What this exercise needs is every entry restated as written, with no pictures.

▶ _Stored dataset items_
▬▬▬▬▬▬▬▬▬▬
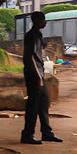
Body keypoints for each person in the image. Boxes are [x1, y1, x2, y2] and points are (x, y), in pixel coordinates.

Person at [21, 11, 62, 145]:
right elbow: (29, 57)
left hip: (39, 73)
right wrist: (38, 77)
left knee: (44, 103)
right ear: (37, 20)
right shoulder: (31, 36)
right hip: (34, 74)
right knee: (33, 105)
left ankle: (47, 133)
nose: (45, 22)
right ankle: (27, 134)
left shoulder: (38, 35)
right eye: (43, 19)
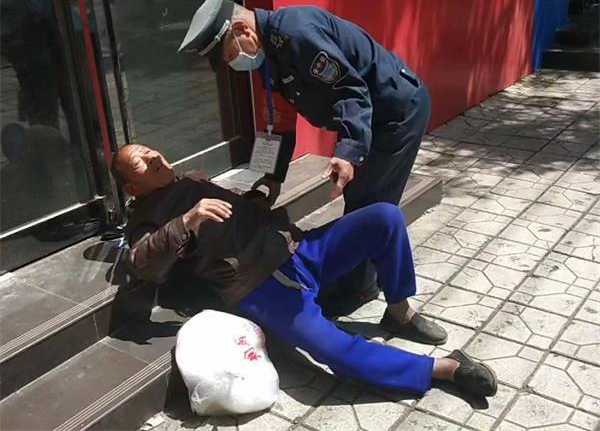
▬▬▬▬▬▬▬▬▬▬
▶ _Answer space_
Body keypoints for each person in the image. Boxes are [x1, y1, x2, y2] and points are (x, y), in pixel coordinates.

Person at [21, 11, 62, 145]:
right elbow: (29, 57)
left hip: (39, 73)
right wrist: (38, 77)
left knee: (44, 103)
right ear: (37, 20)
right shoulder: (31, 36)
right hip: (34, 74)
right knee: (33, 105)
left ankle: (47, 133)
nose: (45, 22)
right ankle: (27, 134)
left shoulder: (38, 35)
right eye: (43, 19)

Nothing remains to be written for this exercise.